Carla Anderson said she is skeptical of the vaccine and not convinced. She wants more evidence the vaccine works without causing harm.
“They are really pushing for black people to line up and get this vaccine, “ she said. “Throughout history there have been tests done that use people that look like me and with these tests bad things have happened. And I haven’t seen anything that shows any long-term effects of getting the vaccine to what will happen to people that look like me. … So I don’t feel comfortable doing it yet.”
Northwestern Medicine pulmonologist Dr Khalilah Gates had similar thoughts, but then she recalled all of the Covid patients she’s treated and she rolled up her sleeve.
“I was with mixed emotions, but the alternative which is to get infected with COVID-19 and perhaps end up in the ICU that I work in,” she said. “It wasn’t a good alternative for me and so I decided to have the vaccine.”
Medical experiments on the black community, like the Tuskegee Syphilis Study where African American participants were not informed when an effective treatment – penicillin — became available, led to the distrust. But doctors battling this pandemic say we are all in it together.

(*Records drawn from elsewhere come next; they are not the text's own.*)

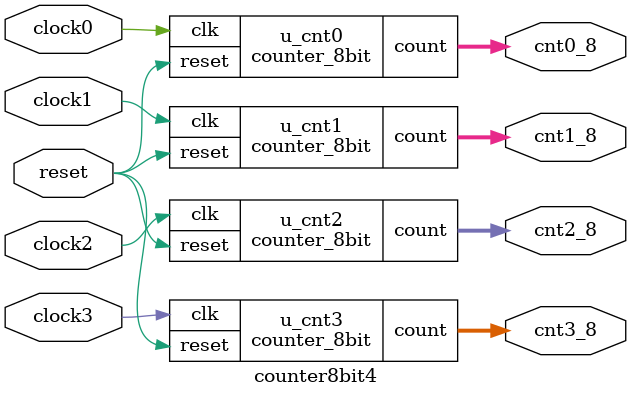
<source format=v>
module counter_8bit (clk, reset, count);
input clk, reset;
output [7:0] count;
reg [7:0] count;                                   

always @ (posedge clk or negedge reset)
if (reset == 1'b0)
begin
  count <= 0;
end 
else 
begin
  count <= count + 1;
end
endmodule  


module counter8bit4 (clock0, clock1, clock2, clock3, reset, cnt0_8, cnt1_8, cnt2_8, cnt3_8);
input clock0, clock1, clock2, clock3;
input reset;
output [7:0] cnt0_8;
output [7:0] cnt1_8;
output [7:0] cnt2_8;
output [7:0] cnt3_8;

counter_8bit u_cnt0(.clk(clock0), .reset(reset), .count(cnt0_8));
counter_8bit u_cnt1(.clk(clock1), .reset(reset), .count(cnt1_8));
counter_8bit u_cnt2(.clk(clock2), .reset(reset), .count(cnt2_8));
counter_8bit u_cnt3(.clk(clock3), .reset(reset), .count(cnt3_8));

endmodule 
</source>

While Covid has ravaged the black and brown communities, it’s killed people of all races and ethnicities. The goal now is save all lives.
“So there are lots of legalities and regulatory rules in place now for clinical studies to try to prevent that,” Gates said. “But the reality is that it’s a history that still nags us and we have to accept that and work within that.”
Chicago’s Mayor Lori Lightfoot rolled up her sleeve for the vaccine to show others she believes. And she has thrown her support behind the Protect Chicago Plus initiative.
Dr Candice Robinson is medical director at Chicago Department of Public Health.
“We’ve identified 15 communities using our Chicago COVID vulnerability index, and these are 15 of the hardest hit communities who have been most impacted by COVID-19,” she said. “We’re putting in additional resources to ensure that all of the barriers in those communities are removed so everybody there who wants a vaccine can get a vaccine. We’re working with community-based organizations. We’re working with providers in the area to outreach to community members to address questions, make sure they have all the information they need. We’re also setting up additional vaccine events, community special events and temporary vaccination clinics in those locations.”
Vaccinating every community puts us closer to herd immunity and that helps prevent mutations that could diminish the effects of the vaccine. But the majority of study participants, 79.2% were white. It was tested in only 10.2 percent of African Americans.
“I would say by the fall, I think they would have more testing done to see the effects and I would consider,” Anderson said.
“Let’s keep talking about it,” Gates said. “Let’s keep getting our questions answered until we feel comfortable with it.”
As we have seen from the beginning of the pandemic, the newly identified virus and the rapidly developed vaccines have left even the brightest minds with a lot of questions. As this point everyone is following evolving science.